The latest proposal is a modified version of EIP 7825, which was introduced in November last year but has since stagnated.
Limit on Gas Usage
The proposal aims to enforce a maximum limit of 16.77 million gas for any single transaction, nearly half of the 30 million gas limit proposed in EIP 7825. According to Buterin and Wahrstätter, this limit will apply irrespective of the block gas limit set by miners or validators.
Transactions specifying a gas limit above 16.77 million will be invalidated, meaning any transaction exceeding this limit will be rejected during validation. Similarly, any block containing such a transaction will also be deemed invalid.
Buterin and Wahrstätter believe this 16.77 million gas limit will provide a “balance between allowing complex transactions while maintaining predictable execution bounds.” They noted:
> “This value enables most current use cases, including contract deployments and advanced DeFi interactions, while ensuring consistent performance characteristics.”

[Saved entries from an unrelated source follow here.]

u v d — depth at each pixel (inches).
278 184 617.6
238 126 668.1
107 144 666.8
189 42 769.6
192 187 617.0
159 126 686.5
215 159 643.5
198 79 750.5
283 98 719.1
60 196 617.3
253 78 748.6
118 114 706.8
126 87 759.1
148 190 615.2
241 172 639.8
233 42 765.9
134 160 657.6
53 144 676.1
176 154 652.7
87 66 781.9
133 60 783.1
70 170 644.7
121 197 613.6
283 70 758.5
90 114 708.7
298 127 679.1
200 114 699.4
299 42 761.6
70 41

Once implemented, users and decentralized applications (dApps) will need to split high gas limit transactions into smaller operations. However, the authors expect the limit to impact only a minimal number of users and dApps, as the majority of current transactions fall well below the proposed limit.
Importance of Setting a Gas Limit
Ethereum’s current architecture permits transactions to use the entire gas limit of a block, carrying several risks. Allowing a single transaction to consume most of the gas limit can facilitate Denial of Service (DoS) attacks, where malicious actors overwhelm the network with spam transactions, making it difficult for legitimate users to access services.
The lack of a transaction gas limit can lead to uneven load distribution, negatively affecting network stability. Variable gas usage may cause imbalances in transaction processing in a block, and high-gas transactions can lead to longer block verification times, impacting user experience.
Benefits of the Proposed Gas Limit
Buterin and Wahrstätter assert that limiting gas usage for individual transactions can reduce the risks of single-transaction DoS attacks. This limit serves as a safeguard against malicious bandwidth usage due to large spam transactions.
Furthermore, it aims to ensure fair gas allocation across transactions in a block, making block validation “more predictable and uniform.” A key benefit would be improved compatibility with zero-knowledge virtual machines (zkVMs), allowing large gas limit transactions to be divided into smaller chunks. This encourages greater participation in distributed proving systems and facilitates “more predictable zkVM circuit design.”